Biggest risk in Australia is inflation

Turmoil in world markets not as important as handling record 16 year fastest inflation acceleration in Australia.

While interest rates may look good to cut in the hopes of easing Australia through the failing global markets, it is highly unlikely to happen. Instead, the country will likely increase rates.

This is due to the continuously increasing inflation here. In fact, recent reports position the current rate of acceleration of core inflation the fastest pace in 16 years.

Experts warn that the US economic slowdown just is not as important to the country as is inflation here. According to 19 out of 26 economists surveyed by Bloomberg News, as reported in Bloomberg News, the board will likely increase the benchmark lending rate a quarter point. This would move it to 7 per cent. The board meets on 5 February to make this decision.

The Reserve Bank of Australia has been working to cut inflation, over the course of the last year.

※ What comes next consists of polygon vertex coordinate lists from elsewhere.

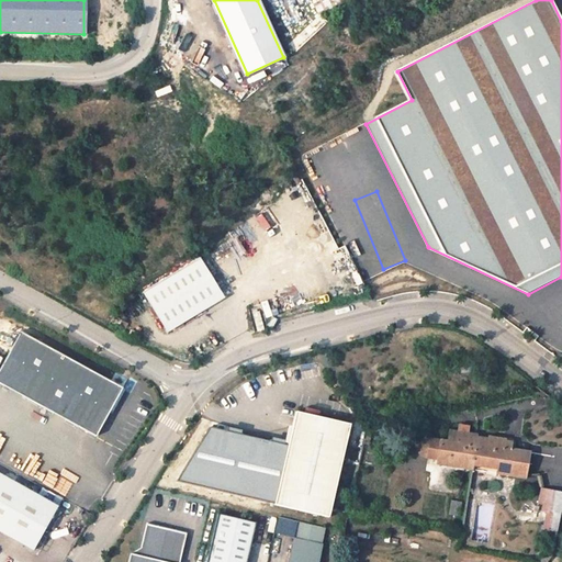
[(223,298),(199,258),(141,293),(166,333),(223,298)]
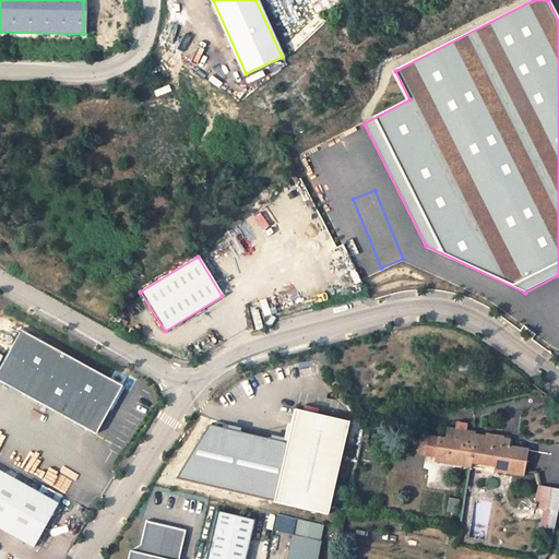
[(254,330),(261,328),(257,308),(249,310),(254,330)]
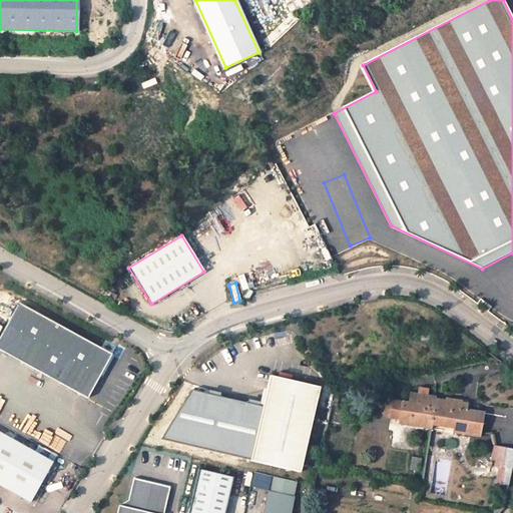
[(243,297),(248,300),(253,292),(248,289),(243,297)]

They raised interest rates twice in 2007 to the 11 year high of 6.75 per cent.

There is no doubt that the global market cool down will affect Australia's economy, but economists believe that the larger problem here is ever increasing inflation. Inflation here is spurred by increasing energy costs, financial services and housing costs.

In the fourth quarter of 2007, inflation here rose 1.1 per cent over the previous quarter. This moved for a higher annual increase at 3.8 per cent. This is the fastest increase since 1991.